The billionaire’s company Taveta Investments, which owns Arcadia Group, made an application for a judicial review designed to stop the FRC publishing the entire findings of its investigation.
Last week, the accountancy watchdog announced record fines and reprimanded the Big Four firm and one of its partners over their 2014 audit of BHS.
Sky News reported that Taveta also applied for an injunction to stop the FRC from making public its findings into the business.
It said that an initial hearing at the High Court was scheduled to take place last Friday, but the FRC requested more time to prepare for the legal battle.
One day after the sanctions were announced, the chair of the Work and Pensions Committee Frank Field wrote to the FRC’s CEO Stephen Haddrill asking why he had chosen not to publish a report into its findings, and whether it was planning to do so in the future.

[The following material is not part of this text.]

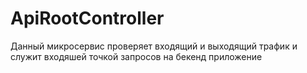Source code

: # ApiRootController

Данный микросервис проверяет входящий и выходящий трафик
и служит входяшей точкой запросов на бекенд приложение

“In the absence of any published explanation other than ‘misconduct’ for why the fines were levied, it is difficult to establish whether they were appropriate,” he said.
The FRC said at the time it would respond to the letter in due course.
Following the news about the legal battle with Taveta, the FRC declined to comment because it is a matter of ongoing legal proceedings.
“The FRC wishes to publish its report in full as soon as possible in the public interest,” a spokesperson said.
Taveta Investments has been contacted for comment.
The FRC launched its probe into PwC’s BHS audit in June 2016, after the retailer’s collapse in April that year.
Duff & Phelps announced at the time that the troubled retailer was to be wound down after attempts to secure a rescue deal failed, putting 11,000 jobs at risk and leaving a £571m pension deficit. BHS was then sold by Green to Retail Acquisitions in March 2015 for £1.